In the guise of a Western protester, The Telegraph infiltrated the camp, which adheres to a strict “no media” policy.
It was a 20-minute walk through green fields backed by mist-shrouded mountains and drizzly skies. But as the string of colourful tents came into view, a car could also be seen in the distance, manned by plain clothes police keeping a watchful eye on proceedings.
The camp was set in the grounds of a former school, where flourescent anti-G8 banners fluttered in the breeze and a large sign read: “Alternative village.”
Inside a reception tent, two Japanese activists slouched on a sofa, handed out a list of rules and politely asked for a daily Y1,500 (£7) donation to help run the camp.
About three quarters of the protesters are Japanese from a variety of backgrounds, including trade unionists, farmers, activists, and the Japanese Communist party.
Many of them are students, but there were plenty of older Japanese citizens as well, including Hiroshi Tsuchira, 71, a retired airport worker.
“Life is difficult for people in Japan and I have never been to march this big before but it is important for people to hear our voice,” he said. “Our future will not be good if it lies in the hands of the G8 leaders.”
Other activists came from San Francisco, London and Nantes.
They included people from charities like Oxfam and more riotous protesters from a French anarcho-syndicalist commune.
“We are protesting against a structure of capitalism that has been created by the G8 summit,” said Nakata-san, a political science student from Tokyo. “We want to create our own ideal system in this campsite community.”
Despite its anarchic credentials, the campsite offers a perfect template of Japan’s renowned organisational skills. Neat piles of placards, T-shirts and recycling bins line the entrance, while leaflets offer advice on protest etiquette.
Japanese bamboo flute music is as prominent as punk rock on the internal sound system, which also broadcasts sudden and surreal messages: “Will volunteers please help peel vegetables for dinner!” or “Rave party in the gym at 5pm!”
The gym is a vast space filled with piles of anti-G8 banners and brightly coloured protest “puppets” — including eight wooden creations on sticks emblazoned with skulls on one side and the faces of G8 leaders on the other.
And there are many meetings. After a long discussion about colour-coded washing-up bowls and whether sheets should be used with futons, the cultural differences suddenly came to light.
“Is there nothing else to talk about?” muttered Sarah, a straight-talking activist who spent two months travelling overland to Japan from London. “I’m stunned.”
Beneath the veneer of domesticity, serious training sessions are under way for the 1,000 protesters at three camps near Lake Toya.

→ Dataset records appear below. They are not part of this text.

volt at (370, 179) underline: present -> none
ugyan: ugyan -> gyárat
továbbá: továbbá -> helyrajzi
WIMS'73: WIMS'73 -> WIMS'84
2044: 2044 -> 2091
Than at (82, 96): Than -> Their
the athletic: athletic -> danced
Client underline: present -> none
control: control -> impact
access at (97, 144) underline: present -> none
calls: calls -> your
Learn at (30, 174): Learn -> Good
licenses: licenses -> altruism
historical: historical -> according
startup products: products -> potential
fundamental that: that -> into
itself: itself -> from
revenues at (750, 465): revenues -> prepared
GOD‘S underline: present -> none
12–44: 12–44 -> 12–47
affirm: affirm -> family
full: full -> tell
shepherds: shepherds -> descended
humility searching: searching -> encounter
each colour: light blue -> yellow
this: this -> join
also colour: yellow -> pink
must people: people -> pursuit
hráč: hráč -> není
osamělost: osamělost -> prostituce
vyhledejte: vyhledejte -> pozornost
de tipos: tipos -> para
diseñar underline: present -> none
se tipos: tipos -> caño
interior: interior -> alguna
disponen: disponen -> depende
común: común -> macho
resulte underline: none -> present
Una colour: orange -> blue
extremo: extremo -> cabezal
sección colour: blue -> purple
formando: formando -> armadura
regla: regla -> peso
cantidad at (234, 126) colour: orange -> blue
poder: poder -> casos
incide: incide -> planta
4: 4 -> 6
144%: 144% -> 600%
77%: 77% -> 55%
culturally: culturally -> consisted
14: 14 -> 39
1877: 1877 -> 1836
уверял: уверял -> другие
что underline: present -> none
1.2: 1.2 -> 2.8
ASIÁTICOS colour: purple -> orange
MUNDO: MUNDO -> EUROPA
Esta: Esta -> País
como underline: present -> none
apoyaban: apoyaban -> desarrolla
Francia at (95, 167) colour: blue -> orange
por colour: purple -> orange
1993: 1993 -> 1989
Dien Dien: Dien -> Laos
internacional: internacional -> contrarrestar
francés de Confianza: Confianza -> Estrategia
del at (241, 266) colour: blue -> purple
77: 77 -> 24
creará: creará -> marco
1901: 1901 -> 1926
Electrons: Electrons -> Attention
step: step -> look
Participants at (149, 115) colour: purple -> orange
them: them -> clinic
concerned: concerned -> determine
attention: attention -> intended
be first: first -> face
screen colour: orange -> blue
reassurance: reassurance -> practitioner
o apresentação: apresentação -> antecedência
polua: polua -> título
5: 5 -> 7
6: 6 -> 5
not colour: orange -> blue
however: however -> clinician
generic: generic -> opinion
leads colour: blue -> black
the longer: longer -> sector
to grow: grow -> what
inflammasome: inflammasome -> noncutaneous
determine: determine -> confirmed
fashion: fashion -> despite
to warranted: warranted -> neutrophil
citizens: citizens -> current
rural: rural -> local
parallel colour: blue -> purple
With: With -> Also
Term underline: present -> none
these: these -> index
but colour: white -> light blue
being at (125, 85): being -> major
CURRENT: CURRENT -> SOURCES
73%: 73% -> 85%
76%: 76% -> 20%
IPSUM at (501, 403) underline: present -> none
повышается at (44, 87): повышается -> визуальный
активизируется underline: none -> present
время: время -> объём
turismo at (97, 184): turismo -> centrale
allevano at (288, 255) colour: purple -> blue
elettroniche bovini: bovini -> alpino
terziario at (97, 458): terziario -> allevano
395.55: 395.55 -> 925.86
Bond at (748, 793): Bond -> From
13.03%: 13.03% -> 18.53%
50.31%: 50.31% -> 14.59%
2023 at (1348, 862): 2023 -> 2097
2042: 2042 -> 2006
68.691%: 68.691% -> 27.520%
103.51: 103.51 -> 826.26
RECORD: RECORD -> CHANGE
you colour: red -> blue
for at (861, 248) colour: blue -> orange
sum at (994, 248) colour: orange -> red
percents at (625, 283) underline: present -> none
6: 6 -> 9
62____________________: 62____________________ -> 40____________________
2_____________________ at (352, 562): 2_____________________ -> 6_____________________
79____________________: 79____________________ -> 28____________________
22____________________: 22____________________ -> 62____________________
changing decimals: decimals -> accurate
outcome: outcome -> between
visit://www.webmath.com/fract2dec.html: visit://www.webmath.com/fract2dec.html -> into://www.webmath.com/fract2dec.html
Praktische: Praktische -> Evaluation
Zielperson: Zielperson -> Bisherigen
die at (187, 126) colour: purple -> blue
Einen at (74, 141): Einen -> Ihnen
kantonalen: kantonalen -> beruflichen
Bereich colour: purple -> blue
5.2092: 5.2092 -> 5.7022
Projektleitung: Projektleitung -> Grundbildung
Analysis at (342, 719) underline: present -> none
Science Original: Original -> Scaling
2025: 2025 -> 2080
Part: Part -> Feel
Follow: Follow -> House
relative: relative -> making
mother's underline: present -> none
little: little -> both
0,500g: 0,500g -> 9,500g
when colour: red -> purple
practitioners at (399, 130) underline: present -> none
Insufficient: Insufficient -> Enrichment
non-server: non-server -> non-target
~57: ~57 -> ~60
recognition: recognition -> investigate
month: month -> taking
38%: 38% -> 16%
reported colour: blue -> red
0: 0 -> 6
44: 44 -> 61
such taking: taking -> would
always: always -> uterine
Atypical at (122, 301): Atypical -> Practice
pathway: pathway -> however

One teaches how to avoid arrest. “It was hands on, direct and practical,” said James, a 19-year-old Cambridge undergraduate. “It’s useful for people who want to go to these protests and make an impact without getting arrested.”
From intricate diagrams of where to stand in a crowd to stunts like dressing up as clowns, the discussions are painstakingly detailed.
For protesters who need to sleep, there are tents or, for an additional fee, three neatly organised rooms, equipped with futons and blankets.
And for those too hungry to continue training on behalf of the world’s poor, there are delicious vegan meals of curry, risotto, seaweed salad and fresh fruit prepared by a “food collective” that also works around the clock to make fresh hemp bread from cannabis seeds.
Late arrivals were disappointed to learn that they had missed the last of the direct action workshops laid on over previous days. They were masterminded by Lisa Fithian, an American activist – and so fearful are the Japanese authorities over the risk of disruption to the summit that she was reportedly only allowed into the country on condition that she left before the summit had even begun.